But while security experts agree the tunnel should be taken seriously — particularly during increased awareness of possible threats close to home — some warn not to assume it poses a terrorist threat just yet.
Details of the structure’s interior reveal it was much more than a mere hole in the ground. The Star has learned it measured approximately 2.5 metres in height and was roughly seven metres long, making it relatively spacious. It had lights inside that were powered by a generator. It has since been filled in by authorities.
According to CBC, which first reported the discovery Monday night, it likely took several weeks to dig, and the excavated earth seems to have been removed from the site, likely to avoid detection.

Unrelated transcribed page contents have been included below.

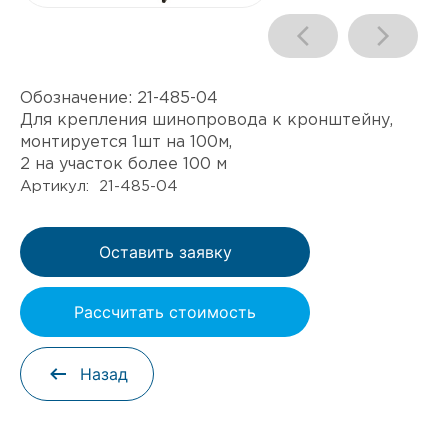
Обозначение:
21-485-04
Для крепления шинопровода к кронштейну,
монтируется 1шт на 100м,
2 на участок более 100 м
Артикул: 21-485-04
Оставить заявку
Рассчитать стоимость
Назад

Contacted by the Star Monday night, Tennis Canada had no comment but said officials from the organization were notified of the situation several weeks ago.

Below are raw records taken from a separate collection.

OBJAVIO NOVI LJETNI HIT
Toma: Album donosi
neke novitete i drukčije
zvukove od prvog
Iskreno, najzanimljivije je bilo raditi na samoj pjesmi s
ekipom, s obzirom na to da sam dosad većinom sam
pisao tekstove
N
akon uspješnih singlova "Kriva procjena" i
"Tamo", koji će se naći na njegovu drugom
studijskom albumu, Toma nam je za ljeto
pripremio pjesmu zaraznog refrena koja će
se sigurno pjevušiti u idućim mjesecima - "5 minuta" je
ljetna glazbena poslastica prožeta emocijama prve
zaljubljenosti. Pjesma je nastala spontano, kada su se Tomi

The public is learning of the discovery at a time of heightened concern about a terrorist threat.
Al Shabab, East Africa’s Al Qaeda group, released a video this weekend urging followers to attack malls in Canada, the U.S. and the U.K., specifically mentioning Alberta’s West Edmonton Mall.
The group has never struck outside of Africa and the RCMP confirmed there was no specific threat known, but in an era where online propaganda has inspired so-called “homegrown” or “lone wolf” terrorists to strike, no warning is taken lightly.
“We’re not saying it’s terror-related or national security-related, but unless there are some York University engineering students who thought this would be cool, it is highly suspicious,” said one Toronto police source, who spoke to the Star on condition of anonymity.
“The tunnel leaves little to no explanation that wouldn’t be nefarious, given the effort put into building it and its location in relation to upcoming events,” the source said.
“This took time and money.”
Sporting events have been targets attractive to terrorists in the past given their impact and media exposure.
Two pressure cooker bombs exploded at the finish line of the April 2013 Boston Marathon, killing three and injuring more than 250. Jury selection is underway this week in Boston for the trial of suspect Dzhokhar Tsarnaev.
In July 2010, suicide bombers with the Shabab targeted World Cup soccer fans in Uganda, killed 74 people and injuring at least 70 others who had gathered to watch a screening of the final match.
Terrorism would be the first thought for security services investigating the mystery tunnel, said Ottawa-based security expert Michel Juneau-Katsuya, 21-year veteran of CSIS and the RCMP who has been a private security consultant for the past 15 years.
“But that would be only the start of the investigation,” he said.
It is possible that whoever built the tunnel was planning to use it for storage, to hide drugs, or something else illegal.
“But you must, by training and experience, keep an open mind,” he said. “If your mind is too set on a conclusion, you might miss information, miss the clue or misinterpret the information.”
It could be a bunch of zealous engineering students trying to test their knowledge, he said, adding that in his line of work, some “very weird things are discovered.”
“But the initial reflex will be to think security in these times,” he said.
Juneau-Katsuya pointed to the rise of various forms of extremism over the past 10 years as another possibility, referencing the white supremacists who were arrested recently in Halifax.
“Basically, we need to keep an open mind. We don’t have enough information to make a conclusion. We definitely will consider the worst and hope for the best.”
Spokespeople for York University and for the Ontario Provincial Police — which is heading the Integrated Security Unit for the games — referred questions to Toronto police Monday.
A media relations officer for the Toronto police could not provide any additional information about the tunnel, saying details would be provided at the Tuesday news conference.
The Toronto and Region Conservation Authority headquarters are located at Shoreham Dr., just north of Black Creek Parkland and west of the Rexall Centre, considered Canada’s national tennis facility.
Toronto city councillor Anthony Perruzza, whose ward includes the area where the tunnel was found, called the discovery “quite interesting and bizarre at the same time.”